Given text.

== == ==

A coalition of six states led by New York Attorney General Barbara Underwood filed a federal lawsuit Wednesday to block what they characterized as the Justice Department’s overreaching efforts to punish so-called sanctuary jurisdictions by conditioning federal funding on compliance with Immigration and Customs Enforcement.

MANHATTAN (CN) - A coalition of six states led by New York Attorney General Barbara Underwood filed a federal lawsuit Wednesday to block what they characterized as the Justice Department’s overreaching efforts to punish so-called sanctuary jurisdictions by conditioning federal funding on compliance with Immigration and Customs Enforcement.

The filing of the lawsuit came the same day that New York City fired back against the directive by Attorney General Jeff Sessions.

“Our message is clear: the Trump Administration’s actions are illegal and morally bankrupt,” Mayor Bill de Blasio said in a statement.

In July 2017, Sessions said the Justice Department will no longer award $385 million in grants to cities and states that refuse to help federal agents detain undocumented immigrants at local jails.

In a lawsuit filed in the Southern District of New York, attorneys general from New York, New Jersey, Connecticut, Virginia, Washington and Massachusetts seek declaratory and injunctive relief to protect their ability to pursue their own law enforcement prerogatives in the manner that best achieves the safety and security of their communities.

Represented by Lourdes Rosado from the Civil Rights Bureau New York attorney general's office, the six states claim that the Justice Department’s conditions on Byrne JAG grantees represents an unlawful, ultra vires attempt to force States and localities to forsake their own policy judgments and aid in federal civil immigration enforcement.”

== == ==

Written problem.
Answer these from the sanctuary lawsuit article:
(a) Who led the coalition of six states that filed the lawsuit?
(b) What dollar amount in grants did Sessions say the Justice Department would stop awarding?
(c) In which court was the lawsuit filed?

== == ==

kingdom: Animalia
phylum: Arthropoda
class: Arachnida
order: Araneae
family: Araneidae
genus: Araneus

== == ==

Answer to this problem.
(a) New York Attorney General Barbara Underwood
(b) $385 million
(c) The Southern District of New York